Recent image-to-image translation tasks attempt to extend the model from one-to-one mapping to multiple mappings by injecting latent code. Based on the mathematical formulation of networks with existing way of latent code injection, we show the role of latent code is to control the mean of the feature maps after convolution. Then we find common normalization strategies might reduce the diversity of different mappings or the consistency of one specific mapping, which is not suitable for the multi-mapping tasks. We provide the mathematical derivation that the effects of latent code are eliminated after instance normalization and the distributions of the same mapping become inconsistent after batch normalization. To address these problems, we present consistency within diversity design criteria for multi-mapping networks and propose central biasing normalization by applying a slight yet significant change to existing normalization strategies. Instead of spatial replicating and concatenating into the input layers, we inject the latent code into the normalization layers where the offset of feature maps is eliminated to ensure the output consistency for one specific mapping and the bias calculated by latent code is appended to achieve the output diversity for different mappings. In this way, not only is the proposed design criteria met, but the modified generator network has much smaller number of parameters. We apply this technique to multi-modal and multi-domain translation tasks. Both quantitative and qualitative evaluations show that our method outperforms current state-of-the-art methods. Code and pretrained models are available at \inlinecodehttps://github.com/Xiaoming-Yu/cbn.

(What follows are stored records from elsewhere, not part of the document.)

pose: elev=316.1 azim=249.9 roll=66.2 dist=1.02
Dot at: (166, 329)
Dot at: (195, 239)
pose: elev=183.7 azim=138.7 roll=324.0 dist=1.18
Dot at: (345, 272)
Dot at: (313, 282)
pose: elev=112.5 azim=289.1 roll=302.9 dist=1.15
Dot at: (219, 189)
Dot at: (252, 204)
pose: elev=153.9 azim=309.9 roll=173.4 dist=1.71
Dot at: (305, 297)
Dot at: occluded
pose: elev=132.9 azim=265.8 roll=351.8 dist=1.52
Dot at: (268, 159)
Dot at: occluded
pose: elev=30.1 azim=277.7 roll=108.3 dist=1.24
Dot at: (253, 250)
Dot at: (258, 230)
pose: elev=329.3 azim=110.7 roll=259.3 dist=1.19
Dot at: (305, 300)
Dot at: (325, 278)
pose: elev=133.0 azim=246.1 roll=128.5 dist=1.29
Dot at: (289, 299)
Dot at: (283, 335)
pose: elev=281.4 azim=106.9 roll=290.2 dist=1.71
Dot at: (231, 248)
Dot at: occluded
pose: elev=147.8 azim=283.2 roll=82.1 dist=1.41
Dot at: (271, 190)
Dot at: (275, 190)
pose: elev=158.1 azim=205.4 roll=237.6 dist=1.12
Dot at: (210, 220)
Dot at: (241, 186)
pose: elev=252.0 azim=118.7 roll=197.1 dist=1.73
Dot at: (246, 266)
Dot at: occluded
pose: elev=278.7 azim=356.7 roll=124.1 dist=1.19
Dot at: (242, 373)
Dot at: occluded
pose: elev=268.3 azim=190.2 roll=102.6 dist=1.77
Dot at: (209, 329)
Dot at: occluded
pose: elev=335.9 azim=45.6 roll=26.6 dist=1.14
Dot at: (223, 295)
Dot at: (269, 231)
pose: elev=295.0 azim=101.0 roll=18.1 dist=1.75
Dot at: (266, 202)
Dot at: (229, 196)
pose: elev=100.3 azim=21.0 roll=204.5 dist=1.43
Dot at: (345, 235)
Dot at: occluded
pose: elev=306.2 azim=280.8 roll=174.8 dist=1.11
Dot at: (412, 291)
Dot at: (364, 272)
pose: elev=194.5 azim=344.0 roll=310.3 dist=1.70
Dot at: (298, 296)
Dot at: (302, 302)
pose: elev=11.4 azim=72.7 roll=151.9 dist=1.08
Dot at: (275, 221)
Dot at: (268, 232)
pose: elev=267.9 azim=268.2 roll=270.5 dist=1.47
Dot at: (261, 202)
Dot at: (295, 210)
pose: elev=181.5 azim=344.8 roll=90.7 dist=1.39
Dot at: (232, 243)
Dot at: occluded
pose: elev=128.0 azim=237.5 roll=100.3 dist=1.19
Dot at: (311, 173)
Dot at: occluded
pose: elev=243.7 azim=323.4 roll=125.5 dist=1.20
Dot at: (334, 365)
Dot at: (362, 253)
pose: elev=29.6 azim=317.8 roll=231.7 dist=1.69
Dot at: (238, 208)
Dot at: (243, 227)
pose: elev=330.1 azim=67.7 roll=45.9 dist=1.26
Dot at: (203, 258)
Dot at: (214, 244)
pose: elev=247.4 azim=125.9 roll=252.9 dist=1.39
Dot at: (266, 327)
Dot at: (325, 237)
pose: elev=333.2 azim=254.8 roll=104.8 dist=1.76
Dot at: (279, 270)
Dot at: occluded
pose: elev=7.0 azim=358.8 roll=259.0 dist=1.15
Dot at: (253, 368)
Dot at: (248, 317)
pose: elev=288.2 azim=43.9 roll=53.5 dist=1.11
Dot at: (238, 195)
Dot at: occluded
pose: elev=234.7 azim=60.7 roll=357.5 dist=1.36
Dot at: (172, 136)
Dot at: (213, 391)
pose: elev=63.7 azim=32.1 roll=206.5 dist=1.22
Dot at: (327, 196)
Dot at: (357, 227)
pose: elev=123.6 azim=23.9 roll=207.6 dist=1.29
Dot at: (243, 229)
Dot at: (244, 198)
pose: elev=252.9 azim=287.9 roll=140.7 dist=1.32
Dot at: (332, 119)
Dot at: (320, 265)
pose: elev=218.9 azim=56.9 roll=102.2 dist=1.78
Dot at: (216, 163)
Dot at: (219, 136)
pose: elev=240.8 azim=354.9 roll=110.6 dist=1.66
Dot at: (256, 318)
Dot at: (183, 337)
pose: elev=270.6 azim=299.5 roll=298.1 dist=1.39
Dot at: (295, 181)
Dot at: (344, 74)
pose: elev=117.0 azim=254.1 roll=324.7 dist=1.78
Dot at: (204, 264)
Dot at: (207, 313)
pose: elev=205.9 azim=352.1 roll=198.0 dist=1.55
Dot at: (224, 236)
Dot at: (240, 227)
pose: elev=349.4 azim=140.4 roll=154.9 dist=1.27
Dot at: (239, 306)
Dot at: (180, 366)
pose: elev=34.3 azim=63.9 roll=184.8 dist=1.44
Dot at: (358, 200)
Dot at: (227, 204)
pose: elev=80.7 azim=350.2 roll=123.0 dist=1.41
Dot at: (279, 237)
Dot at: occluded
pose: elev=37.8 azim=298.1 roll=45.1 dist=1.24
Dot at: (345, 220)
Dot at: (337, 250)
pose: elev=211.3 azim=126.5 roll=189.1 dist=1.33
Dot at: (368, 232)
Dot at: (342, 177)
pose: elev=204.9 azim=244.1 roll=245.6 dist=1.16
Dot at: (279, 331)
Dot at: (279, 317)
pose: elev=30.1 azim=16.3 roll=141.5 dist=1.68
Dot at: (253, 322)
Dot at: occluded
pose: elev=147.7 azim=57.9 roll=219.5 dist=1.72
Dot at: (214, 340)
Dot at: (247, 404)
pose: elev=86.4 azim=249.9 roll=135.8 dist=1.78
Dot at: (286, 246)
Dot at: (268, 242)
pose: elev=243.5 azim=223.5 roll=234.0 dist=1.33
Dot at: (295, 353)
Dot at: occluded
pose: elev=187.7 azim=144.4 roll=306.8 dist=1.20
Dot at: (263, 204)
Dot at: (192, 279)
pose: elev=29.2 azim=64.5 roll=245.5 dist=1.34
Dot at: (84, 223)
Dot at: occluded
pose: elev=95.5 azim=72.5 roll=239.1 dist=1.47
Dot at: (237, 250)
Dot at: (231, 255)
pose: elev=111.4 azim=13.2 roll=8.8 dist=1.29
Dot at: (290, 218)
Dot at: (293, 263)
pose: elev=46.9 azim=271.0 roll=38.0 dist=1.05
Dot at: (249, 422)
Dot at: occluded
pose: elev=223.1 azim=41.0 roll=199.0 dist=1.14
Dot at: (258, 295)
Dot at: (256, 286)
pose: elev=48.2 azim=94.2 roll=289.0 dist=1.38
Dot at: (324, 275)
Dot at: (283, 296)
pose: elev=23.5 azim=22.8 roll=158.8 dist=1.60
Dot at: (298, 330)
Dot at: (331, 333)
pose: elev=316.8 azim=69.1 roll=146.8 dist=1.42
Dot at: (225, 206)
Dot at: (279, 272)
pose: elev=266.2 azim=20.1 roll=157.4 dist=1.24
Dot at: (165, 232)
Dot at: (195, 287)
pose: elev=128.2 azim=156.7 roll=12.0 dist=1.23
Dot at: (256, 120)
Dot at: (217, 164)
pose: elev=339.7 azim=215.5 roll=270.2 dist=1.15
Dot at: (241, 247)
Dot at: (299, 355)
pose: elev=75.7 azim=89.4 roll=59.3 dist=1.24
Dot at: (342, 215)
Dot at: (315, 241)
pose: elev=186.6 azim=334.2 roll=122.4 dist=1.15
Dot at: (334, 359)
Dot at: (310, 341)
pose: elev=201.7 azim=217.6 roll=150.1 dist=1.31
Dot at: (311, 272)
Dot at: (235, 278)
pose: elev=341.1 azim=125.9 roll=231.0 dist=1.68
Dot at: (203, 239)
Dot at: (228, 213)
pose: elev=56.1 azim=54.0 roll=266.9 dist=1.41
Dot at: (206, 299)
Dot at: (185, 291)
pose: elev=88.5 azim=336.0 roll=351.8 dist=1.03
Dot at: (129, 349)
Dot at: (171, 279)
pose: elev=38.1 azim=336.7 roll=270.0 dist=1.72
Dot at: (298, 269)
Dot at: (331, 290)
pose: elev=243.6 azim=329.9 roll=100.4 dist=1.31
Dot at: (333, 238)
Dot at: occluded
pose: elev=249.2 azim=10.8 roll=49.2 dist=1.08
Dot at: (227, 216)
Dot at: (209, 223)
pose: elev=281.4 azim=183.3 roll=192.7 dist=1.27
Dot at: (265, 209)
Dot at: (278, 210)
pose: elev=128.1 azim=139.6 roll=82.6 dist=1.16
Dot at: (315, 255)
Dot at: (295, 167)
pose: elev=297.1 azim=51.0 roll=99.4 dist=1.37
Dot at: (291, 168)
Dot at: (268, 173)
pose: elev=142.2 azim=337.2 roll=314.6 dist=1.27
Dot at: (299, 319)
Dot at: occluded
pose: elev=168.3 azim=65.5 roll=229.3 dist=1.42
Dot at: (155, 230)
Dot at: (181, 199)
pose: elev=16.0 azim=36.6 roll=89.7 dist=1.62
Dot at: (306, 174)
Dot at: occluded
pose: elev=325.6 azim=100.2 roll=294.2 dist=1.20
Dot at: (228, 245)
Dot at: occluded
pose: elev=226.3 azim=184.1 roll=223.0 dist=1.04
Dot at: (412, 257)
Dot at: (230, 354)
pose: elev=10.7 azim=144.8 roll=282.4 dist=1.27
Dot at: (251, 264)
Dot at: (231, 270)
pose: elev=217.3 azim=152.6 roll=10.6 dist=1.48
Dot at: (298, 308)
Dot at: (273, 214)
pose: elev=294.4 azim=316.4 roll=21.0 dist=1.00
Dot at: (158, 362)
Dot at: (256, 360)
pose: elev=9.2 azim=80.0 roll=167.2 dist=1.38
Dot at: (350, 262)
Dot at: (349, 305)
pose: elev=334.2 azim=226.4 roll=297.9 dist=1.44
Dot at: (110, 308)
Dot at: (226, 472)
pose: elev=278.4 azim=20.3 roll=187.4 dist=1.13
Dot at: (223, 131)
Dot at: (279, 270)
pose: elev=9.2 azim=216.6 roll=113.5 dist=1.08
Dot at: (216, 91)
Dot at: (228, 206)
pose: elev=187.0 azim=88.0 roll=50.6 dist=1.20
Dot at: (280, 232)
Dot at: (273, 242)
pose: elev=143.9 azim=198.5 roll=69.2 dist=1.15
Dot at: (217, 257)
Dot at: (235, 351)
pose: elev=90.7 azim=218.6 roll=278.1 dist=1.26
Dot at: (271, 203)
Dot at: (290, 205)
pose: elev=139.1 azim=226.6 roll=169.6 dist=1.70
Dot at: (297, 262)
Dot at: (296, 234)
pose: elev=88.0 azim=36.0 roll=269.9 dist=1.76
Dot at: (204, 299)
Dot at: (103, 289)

Normalization, image-to-image translation, multiple mappings.
Many image processing and computer vision problems can be framed as image-to-image translation tasks [isola2017pix2pix], mapping an image from one specific domain to another, \eg, facial attributes transform, grayscale image colorization and edge maps to photos. Although recent studies have shown remarkable success in image-to-image translation for two domains [isola2017pix2pix, zhang2016colorful, CycleGAN2017, Yi2017DualGAN, kim2017disco, liu2017UNIT], these one-to-one mapping methods are not suitable for multi-mapping problem since different models need to be built for every pair of mapping, even though some mappings share common semantics. To address the problem, latent code is introduced to indicate different mappings and applied to multi-domain translation tasks [lample2017fader, choi2017stargan] and multi-modal translation tasks [zhu2017multimodal].